Nesta quinta-feira (18), o Banco Central do Brasil (BCB) e o Conselho Monetário Nacional (CMN) aprovaram normativos que destacam a política de segurança cibernética e requisitos para contratação de serviços de processamento e armazenamento de dados e computação em nuvem pelas instituições autorizadas a funcionar pelo BCB.
De acordo com a entidade, o objetivo principal da aprovação está em padronizar o ambiente regulatório, fortalecendo ainda a segurança das infraestruturas de comunicação de dados e dos sistemas de pagamentos do Sistema Financeiro Nacional (SFN) e do Sistema de Pagamentos Brasileiro (SPB). Em outras palavras, é uma resposta à crescente digitalização do setor e à implantação do Pix.
Diante de tamanha mudança de rota, a entidade estipulou o prazo até 1º de março de 2026 para que as instituições financeiras possam se adequar. Em síntese, as medidas integram uma agenda mais ampla de revisão regulatória voltada à segurança e resiliência cibernética, alinhada às melhores práticas internacionais.
Mas, afinal, o que o Banco Central definiu?
Embora várias mudanças tenham sido reveladas, algumas delas sobressaíram-se. Nesse ínterim, o BCB passou a exigir a incorporação de requisitos mínimos adicionais à política de segurança cibernética das instituições, como gestão de certificados digitais, integração segura de sistemas, ações de inteligência cibernética, rastreabilidade de operações, testes de intrusão, controles de acesso, proteção de rede e aplicação regular de correções.
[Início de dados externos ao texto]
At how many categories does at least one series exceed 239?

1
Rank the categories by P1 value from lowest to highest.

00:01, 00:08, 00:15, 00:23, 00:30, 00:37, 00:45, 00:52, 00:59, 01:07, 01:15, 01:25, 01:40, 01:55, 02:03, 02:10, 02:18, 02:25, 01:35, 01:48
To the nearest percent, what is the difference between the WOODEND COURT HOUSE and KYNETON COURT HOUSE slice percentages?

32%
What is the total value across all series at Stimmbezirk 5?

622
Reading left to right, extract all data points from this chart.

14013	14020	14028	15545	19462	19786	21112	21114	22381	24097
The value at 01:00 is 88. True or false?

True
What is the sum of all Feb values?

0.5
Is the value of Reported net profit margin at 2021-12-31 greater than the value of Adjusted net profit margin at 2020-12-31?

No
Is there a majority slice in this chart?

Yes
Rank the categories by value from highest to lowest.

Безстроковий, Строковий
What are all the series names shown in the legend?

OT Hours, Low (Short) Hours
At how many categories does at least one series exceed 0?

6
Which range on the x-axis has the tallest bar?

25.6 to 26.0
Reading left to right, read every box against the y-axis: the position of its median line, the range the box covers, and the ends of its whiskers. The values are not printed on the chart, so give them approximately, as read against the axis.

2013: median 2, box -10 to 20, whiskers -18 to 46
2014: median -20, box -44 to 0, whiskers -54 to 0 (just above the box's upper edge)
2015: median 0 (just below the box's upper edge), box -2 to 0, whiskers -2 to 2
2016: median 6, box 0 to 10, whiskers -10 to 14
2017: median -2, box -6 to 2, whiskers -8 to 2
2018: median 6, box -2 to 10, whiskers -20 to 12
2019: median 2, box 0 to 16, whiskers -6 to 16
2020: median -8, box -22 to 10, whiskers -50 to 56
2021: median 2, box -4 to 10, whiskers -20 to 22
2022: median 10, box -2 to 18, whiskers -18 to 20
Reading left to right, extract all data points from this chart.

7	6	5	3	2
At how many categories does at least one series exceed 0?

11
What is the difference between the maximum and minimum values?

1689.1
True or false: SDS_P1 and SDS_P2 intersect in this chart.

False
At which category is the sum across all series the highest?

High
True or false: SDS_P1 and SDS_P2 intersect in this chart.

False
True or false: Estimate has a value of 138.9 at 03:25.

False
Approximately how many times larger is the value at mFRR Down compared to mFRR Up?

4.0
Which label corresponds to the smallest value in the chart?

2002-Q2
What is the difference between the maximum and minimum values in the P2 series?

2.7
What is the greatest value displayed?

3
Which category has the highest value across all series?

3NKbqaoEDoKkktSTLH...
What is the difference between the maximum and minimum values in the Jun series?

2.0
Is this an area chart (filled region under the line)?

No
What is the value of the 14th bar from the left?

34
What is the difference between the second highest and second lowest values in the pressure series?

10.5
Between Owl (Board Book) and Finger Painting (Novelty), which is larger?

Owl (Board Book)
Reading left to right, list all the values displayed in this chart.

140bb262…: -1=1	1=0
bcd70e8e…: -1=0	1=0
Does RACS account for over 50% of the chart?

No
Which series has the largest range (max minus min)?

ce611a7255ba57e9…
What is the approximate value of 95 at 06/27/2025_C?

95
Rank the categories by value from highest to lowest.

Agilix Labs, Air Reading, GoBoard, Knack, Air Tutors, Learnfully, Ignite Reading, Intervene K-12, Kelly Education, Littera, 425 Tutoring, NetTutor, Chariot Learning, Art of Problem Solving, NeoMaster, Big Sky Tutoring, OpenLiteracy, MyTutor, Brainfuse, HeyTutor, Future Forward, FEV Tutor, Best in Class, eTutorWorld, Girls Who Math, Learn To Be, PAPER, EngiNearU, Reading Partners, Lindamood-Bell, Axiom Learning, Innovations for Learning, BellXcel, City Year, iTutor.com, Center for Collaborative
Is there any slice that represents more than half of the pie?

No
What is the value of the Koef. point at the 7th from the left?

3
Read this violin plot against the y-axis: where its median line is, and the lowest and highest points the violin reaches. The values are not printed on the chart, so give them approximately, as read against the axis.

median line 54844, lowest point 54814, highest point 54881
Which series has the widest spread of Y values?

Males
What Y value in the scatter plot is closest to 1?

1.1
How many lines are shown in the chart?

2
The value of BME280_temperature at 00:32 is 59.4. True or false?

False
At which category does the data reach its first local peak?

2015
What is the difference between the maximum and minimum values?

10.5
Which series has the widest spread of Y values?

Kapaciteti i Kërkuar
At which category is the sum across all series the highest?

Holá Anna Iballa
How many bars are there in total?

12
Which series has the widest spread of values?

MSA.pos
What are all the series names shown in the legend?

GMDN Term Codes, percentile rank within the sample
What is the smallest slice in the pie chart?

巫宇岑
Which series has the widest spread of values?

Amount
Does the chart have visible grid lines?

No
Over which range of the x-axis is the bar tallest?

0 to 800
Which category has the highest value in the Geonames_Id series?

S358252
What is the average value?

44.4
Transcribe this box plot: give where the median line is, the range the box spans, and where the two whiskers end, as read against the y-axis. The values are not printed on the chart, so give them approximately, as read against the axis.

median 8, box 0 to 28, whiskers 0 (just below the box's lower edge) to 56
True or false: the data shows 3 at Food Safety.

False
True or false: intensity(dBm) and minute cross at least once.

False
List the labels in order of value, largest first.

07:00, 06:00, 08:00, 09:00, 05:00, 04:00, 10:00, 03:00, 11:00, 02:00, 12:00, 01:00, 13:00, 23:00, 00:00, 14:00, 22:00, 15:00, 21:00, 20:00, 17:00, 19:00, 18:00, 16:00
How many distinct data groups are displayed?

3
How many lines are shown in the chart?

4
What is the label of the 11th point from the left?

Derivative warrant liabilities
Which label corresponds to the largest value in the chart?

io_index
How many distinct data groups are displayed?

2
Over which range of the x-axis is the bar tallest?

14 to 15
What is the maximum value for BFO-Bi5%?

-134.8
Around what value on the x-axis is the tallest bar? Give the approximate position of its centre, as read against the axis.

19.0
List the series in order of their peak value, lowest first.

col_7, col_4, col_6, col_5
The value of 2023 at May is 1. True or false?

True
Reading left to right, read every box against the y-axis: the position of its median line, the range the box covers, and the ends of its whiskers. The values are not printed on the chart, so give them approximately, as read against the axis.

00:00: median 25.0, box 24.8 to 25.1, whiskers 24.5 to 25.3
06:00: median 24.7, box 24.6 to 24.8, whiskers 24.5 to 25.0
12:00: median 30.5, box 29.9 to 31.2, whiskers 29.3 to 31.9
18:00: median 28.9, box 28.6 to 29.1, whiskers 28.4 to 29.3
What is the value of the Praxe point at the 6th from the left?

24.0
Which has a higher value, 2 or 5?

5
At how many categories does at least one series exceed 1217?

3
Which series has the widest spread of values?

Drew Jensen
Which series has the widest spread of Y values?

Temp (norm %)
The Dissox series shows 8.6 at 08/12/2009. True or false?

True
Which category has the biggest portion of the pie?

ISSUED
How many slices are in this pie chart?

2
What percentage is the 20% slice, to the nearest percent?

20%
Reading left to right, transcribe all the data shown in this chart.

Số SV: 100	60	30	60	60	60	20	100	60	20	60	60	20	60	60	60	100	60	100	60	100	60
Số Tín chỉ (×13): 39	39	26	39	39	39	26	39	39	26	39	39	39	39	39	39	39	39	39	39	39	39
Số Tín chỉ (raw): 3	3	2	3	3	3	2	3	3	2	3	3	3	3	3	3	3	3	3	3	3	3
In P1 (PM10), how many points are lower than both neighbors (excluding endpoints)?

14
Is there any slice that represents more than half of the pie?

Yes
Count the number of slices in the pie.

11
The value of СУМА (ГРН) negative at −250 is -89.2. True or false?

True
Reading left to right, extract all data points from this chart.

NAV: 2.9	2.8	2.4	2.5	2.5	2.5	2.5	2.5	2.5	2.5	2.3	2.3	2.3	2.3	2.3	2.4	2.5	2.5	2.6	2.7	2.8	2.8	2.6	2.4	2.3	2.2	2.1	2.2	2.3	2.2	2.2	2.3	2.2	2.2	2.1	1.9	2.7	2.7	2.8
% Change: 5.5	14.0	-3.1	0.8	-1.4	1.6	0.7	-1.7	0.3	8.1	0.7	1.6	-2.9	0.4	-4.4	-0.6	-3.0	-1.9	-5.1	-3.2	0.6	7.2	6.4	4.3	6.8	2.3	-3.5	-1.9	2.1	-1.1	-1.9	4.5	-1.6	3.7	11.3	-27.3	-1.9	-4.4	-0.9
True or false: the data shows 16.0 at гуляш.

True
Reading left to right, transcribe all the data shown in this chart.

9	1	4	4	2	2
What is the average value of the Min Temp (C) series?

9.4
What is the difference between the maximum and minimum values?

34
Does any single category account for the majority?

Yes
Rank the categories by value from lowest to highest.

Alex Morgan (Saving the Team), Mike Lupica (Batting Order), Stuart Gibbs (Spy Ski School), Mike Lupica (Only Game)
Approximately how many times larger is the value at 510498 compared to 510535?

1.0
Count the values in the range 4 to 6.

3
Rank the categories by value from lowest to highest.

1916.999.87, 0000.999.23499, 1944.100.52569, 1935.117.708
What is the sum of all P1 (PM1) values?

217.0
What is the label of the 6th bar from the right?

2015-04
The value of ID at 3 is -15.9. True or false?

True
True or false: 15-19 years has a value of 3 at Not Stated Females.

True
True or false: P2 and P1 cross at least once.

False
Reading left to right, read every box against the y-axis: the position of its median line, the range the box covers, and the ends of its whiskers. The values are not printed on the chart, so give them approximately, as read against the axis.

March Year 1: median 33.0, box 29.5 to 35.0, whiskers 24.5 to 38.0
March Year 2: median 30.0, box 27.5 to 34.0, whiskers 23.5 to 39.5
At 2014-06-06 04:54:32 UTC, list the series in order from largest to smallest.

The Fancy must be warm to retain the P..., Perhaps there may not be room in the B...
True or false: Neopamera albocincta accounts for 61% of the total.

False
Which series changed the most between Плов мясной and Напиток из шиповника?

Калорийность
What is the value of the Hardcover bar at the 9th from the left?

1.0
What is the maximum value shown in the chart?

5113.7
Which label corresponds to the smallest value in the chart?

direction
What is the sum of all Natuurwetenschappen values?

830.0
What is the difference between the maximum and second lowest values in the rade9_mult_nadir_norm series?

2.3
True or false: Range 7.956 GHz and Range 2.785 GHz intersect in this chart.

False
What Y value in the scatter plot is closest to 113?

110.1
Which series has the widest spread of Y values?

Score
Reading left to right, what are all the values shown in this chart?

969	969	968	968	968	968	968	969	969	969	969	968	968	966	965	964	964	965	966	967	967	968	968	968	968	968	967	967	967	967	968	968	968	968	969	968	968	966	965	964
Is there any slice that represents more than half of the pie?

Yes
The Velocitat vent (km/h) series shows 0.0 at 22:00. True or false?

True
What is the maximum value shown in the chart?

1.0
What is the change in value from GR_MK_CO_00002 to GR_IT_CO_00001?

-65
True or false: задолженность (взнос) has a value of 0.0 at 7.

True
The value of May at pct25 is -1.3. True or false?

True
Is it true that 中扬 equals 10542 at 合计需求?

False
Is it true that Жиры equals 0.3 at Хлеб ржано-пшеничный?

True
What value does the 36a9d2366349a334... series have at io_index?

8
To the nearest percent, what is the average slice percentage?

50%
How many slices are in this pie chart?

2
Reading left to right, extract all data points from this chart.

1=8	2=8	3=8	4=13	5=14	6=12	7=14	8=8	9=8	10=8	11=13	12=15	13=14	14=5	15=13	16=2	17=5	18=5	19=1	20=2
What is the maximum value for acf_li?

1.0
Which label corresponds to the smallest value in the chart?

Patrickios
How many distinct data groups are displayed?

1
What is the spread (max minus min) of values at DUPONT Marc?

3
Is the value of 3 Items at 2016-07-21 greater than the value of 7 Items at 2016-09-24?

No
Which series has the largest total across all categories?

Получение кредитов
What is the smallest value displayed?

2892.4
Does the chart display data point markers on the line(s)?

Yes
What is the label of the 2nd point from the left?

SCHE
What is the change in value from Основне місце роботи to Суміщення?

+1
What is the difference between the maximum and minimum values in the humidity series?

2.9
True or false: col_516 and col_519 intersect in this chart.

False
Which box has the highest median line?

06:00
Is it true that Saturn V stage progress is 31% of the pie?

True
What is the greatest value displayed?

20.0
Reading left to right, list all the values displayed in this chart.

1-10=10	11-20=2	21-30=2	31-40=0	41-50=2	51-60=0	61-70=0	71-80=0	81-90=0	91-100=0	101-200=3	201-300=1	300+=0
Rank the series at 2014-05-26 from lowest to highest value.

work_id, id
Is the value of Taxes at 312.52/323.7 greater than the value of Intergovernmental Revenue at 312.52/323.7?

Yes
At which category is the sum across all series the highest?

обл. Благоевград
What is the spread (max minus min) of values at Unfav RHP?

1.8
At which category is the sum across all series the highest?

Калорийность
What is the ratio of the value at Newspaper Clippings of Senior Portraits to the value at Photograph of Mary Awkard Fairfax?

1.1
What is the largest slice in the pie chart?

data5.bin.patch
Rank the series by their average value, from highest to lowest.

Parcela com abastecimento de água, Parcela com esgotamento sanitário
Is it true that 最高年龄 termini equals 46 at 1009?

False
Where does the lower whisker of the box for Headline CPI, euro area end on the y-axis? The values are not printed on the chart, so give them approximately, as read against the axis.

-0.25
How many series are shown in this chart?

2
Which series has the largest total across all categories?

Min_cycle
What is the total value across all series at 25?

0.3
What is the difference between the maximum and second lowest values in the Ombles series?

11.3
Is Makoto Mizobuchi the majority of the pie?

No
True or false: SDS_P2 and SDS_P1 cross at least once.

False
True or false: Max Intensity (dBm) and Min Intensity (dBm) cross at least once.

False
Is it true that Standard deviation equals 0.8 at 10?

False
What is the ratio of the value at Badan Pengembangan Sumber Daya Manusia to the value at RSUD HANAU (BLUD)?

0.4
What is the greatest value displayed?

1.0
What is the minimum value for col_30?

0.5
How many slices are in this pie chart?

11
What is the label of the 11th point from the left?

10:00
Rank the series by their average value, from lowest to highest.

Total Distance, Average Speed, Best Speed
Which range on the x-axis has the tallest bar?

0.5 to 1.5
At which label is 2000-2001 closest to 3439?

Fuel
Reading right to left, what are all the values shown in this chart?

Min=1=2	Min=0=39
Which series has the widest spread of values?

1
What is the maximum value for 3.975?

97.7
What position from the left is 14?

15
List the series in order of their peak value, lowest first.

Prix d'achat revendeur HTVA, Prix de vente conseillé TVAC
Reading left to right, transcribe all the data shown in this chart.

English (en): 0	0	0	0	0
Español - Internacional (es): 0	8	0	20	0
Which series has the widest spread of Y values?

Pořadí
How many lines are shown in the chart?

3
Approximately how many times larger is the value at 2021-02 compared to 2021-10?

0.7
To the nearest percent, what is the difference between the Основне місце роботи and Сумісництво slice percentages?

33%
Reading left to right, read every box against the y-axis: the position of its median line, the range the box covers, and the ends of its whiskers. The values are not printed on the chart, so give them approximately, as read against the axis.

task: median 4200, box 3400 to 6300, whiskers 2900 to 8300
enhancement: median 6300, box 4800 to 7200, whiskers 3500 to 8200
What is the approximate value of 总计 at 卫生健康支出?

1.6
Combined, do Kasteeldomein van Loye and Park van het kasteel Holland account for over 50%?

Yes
Além disso, haverá uma ampliação do escopo dos controles de segurança para o desenvolvimento de sistemas de informação e adoção de novas tecnologias, incluindo sistemas adquiridos ou desenvolvidos por terceiros. Outro ponto fica a cargo da qualificação do serviço de comunicação eletrônica de dados na RSFN como serviço relevante para fins de contratação.
Confira outras mudanças:
- Reforço dos requisitos de segurança para comunicação eletrônica de dados com a RSFN, especialmente nos ambientes Pix e Sistema de Transferência de Reservas (STR), como autenticação multifatorial, isolamento de ambientes, monitoramento de credenciais e vedação de acesso de terceiros às chaves privadas das instituições;
- Exigência de realização anual de testes de intrusão por profissionais independentes, com documentação dos resultados e planos de ação para correção de vulnerabilidades, mantidos à disposição do Banco Central por cinco anos.